The best example of how we postpone or blame is our use of or our approach to confession. People living in denial do not have sins these days. In fact, they never use the word. Now, they have “issues”. Some may say that they have a “few rough edges”, but it’s all the same. It is denial.  Denial will not allow us to call this what it is, sin. In fact, the first thing people in denial will deny is that they are in denial. When the denial gets to be too much, then we shift to postponement which is a lot easier than repentance, because repentance requires change. In the midst of this mess, our best hope is that sooner or later, if we live long enough, another Advent will come around with its real message, and maybe this year we will “get it.”
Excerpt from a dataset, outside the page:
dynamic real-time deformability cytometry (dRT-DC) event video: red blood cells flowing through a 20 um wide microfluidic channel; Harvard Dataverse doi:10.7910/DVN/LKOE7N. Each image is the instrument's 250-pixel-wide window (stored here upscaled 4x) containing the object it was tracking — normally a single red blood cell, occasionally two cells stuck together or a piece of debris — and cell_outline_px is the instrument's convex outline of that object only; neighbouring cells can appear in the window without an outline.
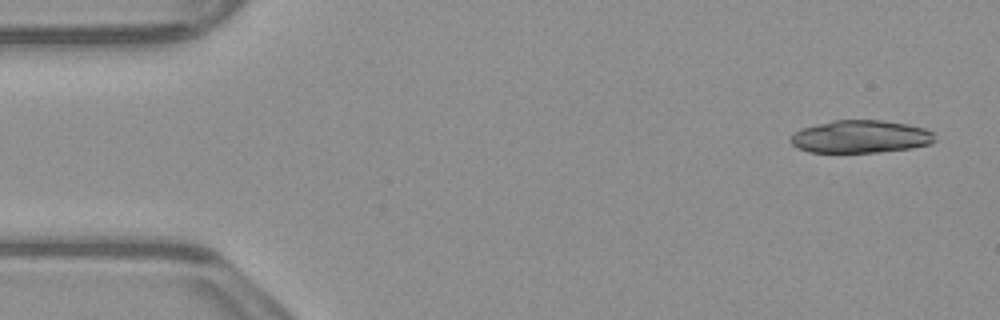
{"species": "common noctule bat (a hibernating species)", "species_latin": "Nyctalus noctula", "temperature_condition": "warm", "stored_images_in_passage": 23, "camera_frame_rate_fps": 3000, "um_per_image_px": 0.085, "animal": {"sex": "male", "body_mass_g": 23.1, "forearm_length_mm": 52.7}, "frame": {"image": 1, "passage_image": 1, "time_ms": 0.0, "image_size_px": [1000, 320], "cell_outline_px": [[936, 140], [932, 144], [912, 148], [880, 152], [808, 152], [792, 144], [788, 140], [792, 132], [816, 124], [832, 120], [880, 120], [908, 124], [924, 128], [932, 132]], "centroid_in_image_um": [73.15, 11.61], "position_along_channel_um": 11.9, "area_um2": 27.63}}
The theme of Advent is not “let’s pretend”. It is “get real.” Now. Advent suggest that we live in the present, not in a future too crowded with the stuff we have postponed. For most of us that the future would never be long enough to get all the stuff done we have panned for it. Advent really insists that we get real and live today with the truth of God’s presence in our lives and in this world. It’s not about something yet to come. This Advent is an opportunity to once again experience the Word of God taking flesh in us today. Having allowed God such profound and real entry into our lives, we may find ourselves giving birth the Word of God in our world, in our families, and in the relationships, that still, because of God’s gifts bring us joy and offer us the promise of peace.

The sum of this Gospel today is really quite simple. Get real and live in the present, because today is all we can be assured of and the night is coming. That doesn’t have to a frightful warning. It is just a nice way of saying that we believe and have evidence in our own lives that God is faithful, merciful, patient, and just; or to put it even more simply, God is Good!